Brainstorm middle ground type of schema evolution

MrPowers / mack

Delta Lake helper methods in PySpark

https://mrpowers.github.io/mack/

MIT License

304 stars 44 forks source link

Brainstorm middle ground type of schema evolution #43

Closed MrPowers closed 1 year ago

MrPowers commented 1 year ago

There is schema evolution that's highly permissive via df.write.option("mergeSchema", "true") and spark.conf.set("spark.databricks.delta.schema.autoMerge.enabled", "true"). This lets you append data with any schema to your existing Delta table.

There is also full schema enforcement which allows you to append data with only the exact same schema.

I think there are some middle ground append operations that would be nice to expressly consider. Suppose you have a Delta Table with 200 columns. Here's behavior you might want:

append DataFrame with 200 columns plus 2 additional optional columns (but reject DataFrames with additional columns that aren't desired)
append to DataFrame with 200 columns. 3 columns of data can be missing, but the other 197 columns must be present for the append to take place.

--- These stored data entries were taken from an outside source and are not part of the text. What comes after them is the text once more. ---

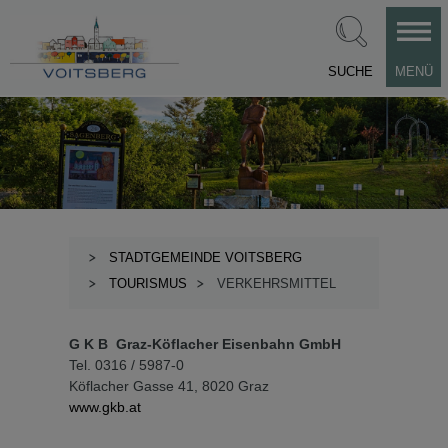
SUCHE
MENÜ
STADTGEMEINDE VOITSBERG
TOURISMUS
VERKEHRSMITTEL
G K B Graz-Köflacher Eisenbahn GmbH
Tel. 0316 / 5987-0
Köflacher Gasse 41, 8020 Graz
www.gkb.at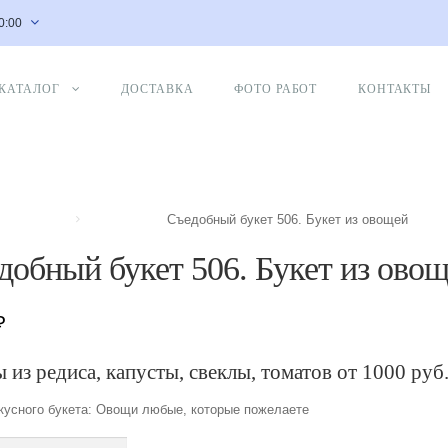
20:00
КАТАЛОГ
ДОСТАВКА
ФОТО РАБОТ
КОНТАКТЫ
Съедобный букет 506. Букет из овощей
добный букет 506. Букет из ово
₽
 из редиса, капусты, свеклы, томатов от 1000 руб.
кусного букета: Овощи любые, которые пожелаете
тво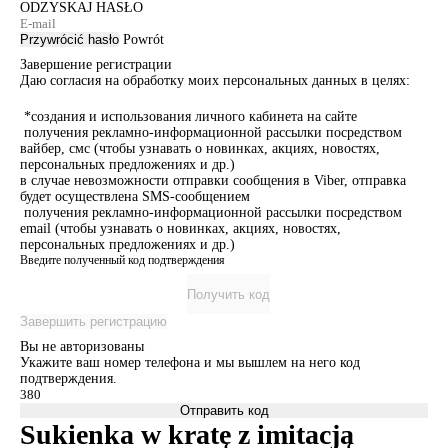
ODZYSKAJ HASŁO
Przywrócić hasło
Powrót
Завершение регистрации
Даю согласия на обработку моих персональных данных в целях:
*создания и использования личного кабинета на сайте
получения рекламно-информационной рассылки посредством
вайбер, смс (чтобы узнавать о новинках, акциях, новостях,
персональных предложениях и др.)
в случае невозможности отправки сообщения в Viber, отправка
будет осуществлена SMS-сообщением
получения рекламно-информационной рассылки посредством
email (чтобы узнавать о новинках, акциях, новостях,
персональных предложениях и др.)
Введите полученный код подтверждения
Получить код
Завершить регистрацию
Вы не авторизованы
Укажите ваш номер телефона и мы вышлем на него код
подтверждения.
Отправить код
Sukienka w kratę z imitacją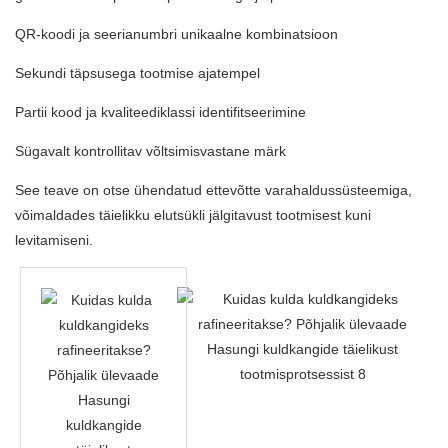
QR-koodi ja seerianumbri unikaalne kombinatsioon
Sekundi täpsusega tootmise ajatempel
Partii kood ja kvaliteediklassi identifitseerimine
Sügavalt kontrollitav võltsimisvastane märk
See teave on otse ühendatud ettevõtte varahaldussüsteemiga,
võimaldades täielikku elutsükli jälgitavust tootmisest kuni
levitamiseni.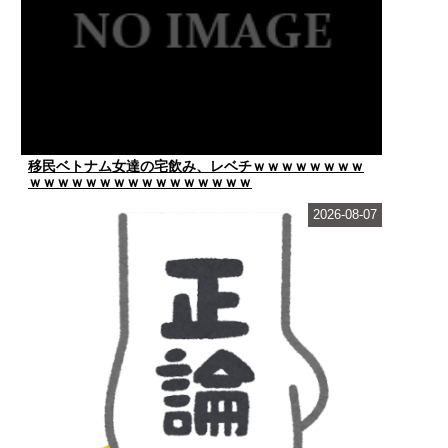
移民ベトナム女達の宅飲み、レベチｗｗｗｗｗｗｗｗ
ｗｗｗｗｗｗｗｗｗｗｗｗｗｗｗｗ
2026-08-07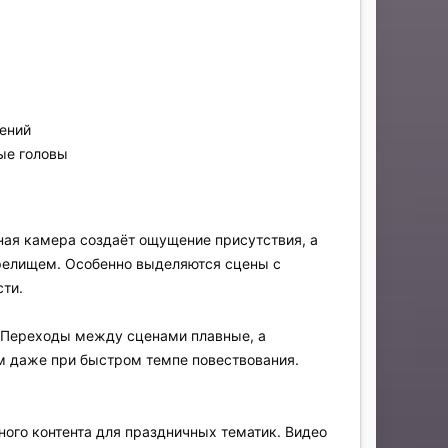
ений
ые головы
ная камера создаёт ощущение присутствия, а
релищем. Особенно выделяются сцены с
сти.
 Переходы между сценами плавные, а
м даже при быстром темпе повествования.
го контента для праздничных тематик. Видео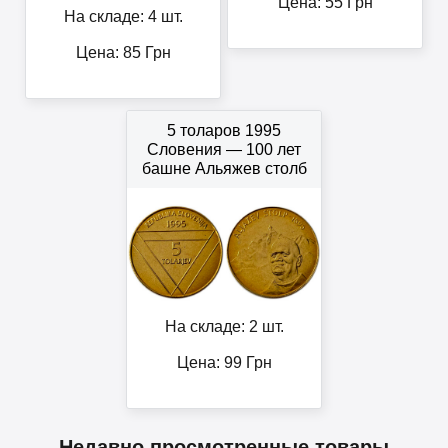
Цена:
55
Грн
На складе: 4 шт.
Цена:
85
Грн
5 толаров 1995
Словения — 100 лет
башне Альяжев столб
На складе: 2 шт.
Цена:
99
Грн
Недавно просмотренные товары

Perhaps an API like this could work:

mack.validate_append(
    delta_table,
    append_df,
    required_cols=["col_a", "col_b", "col_c"], 
    optional_additional_cols=["col_1", "col_2"], 
    optional_missing_cols=["col_a"])

Let me know your thoughts.

robertkossendey commented 1 year ago

@MrPowers I think this feature would be very helpful. The API looks great IMO. I would like to take over this ticket.

robertkossendey commented 1 year ago

One thing that I notices, It seems like that the only way to get the columns of Delta Table is to call .toDF() on the table and get the columns from the DF. I am not sure if that behaves as a pure metadata operation or if the table is being loaded into memory to do this.

robertkossendey commented 1 year ago

@MrPowers maybe optional_missing_cols is not needed, since it is implicitly specified through required_cols. All the columns that are not in required are automatically optional_missing right?

MrPowers commented 1 year ago

@robertkossendey - here's what I'm thinking. Suppose you have a Delta table with col_a, col_b, and col_c. Here are the writes that you would like to allow:

col_a and col_b with col_c missing is OK
col_a, col_b, col_c and col_d is OK (col_d is an optional additional column)
col_a, col_b, col_c and col_z is not OK (col_z isn't allowed)
col_a and col_c with col_b missing is not OK (col_a and col_b are always required. This is why I think we might need the optional_missing_cols.

So it'd be invoked like this for this situation:

mack.validate_append(
    delta_table,
    append_df,
    required_cols=["col_a", "col_b", "col_c"], 
    optional_additional_cols=["col_d"], 
    optional_missing_cols=["col_c"])

Upon further reflection, required_cols is probably a suboptimal name. Perhaps base_cols would be better. Open to ideas.

robertkossendey commented 1 year ago

@MrPowers I still struggle to understand the necessity of the optional_missing_cols.

Wouldn't this code snippet achieve the same behaviour?

mack.validate_append(
    delta_table,
    append_df,
    required_cols=["col_a", "col_b"], 
    optional_additional_cols=["col_d"])

Also, what would be the purpose of base_cols?

robertkossendey commented 1 year ago

@MrPowers should we close this issue?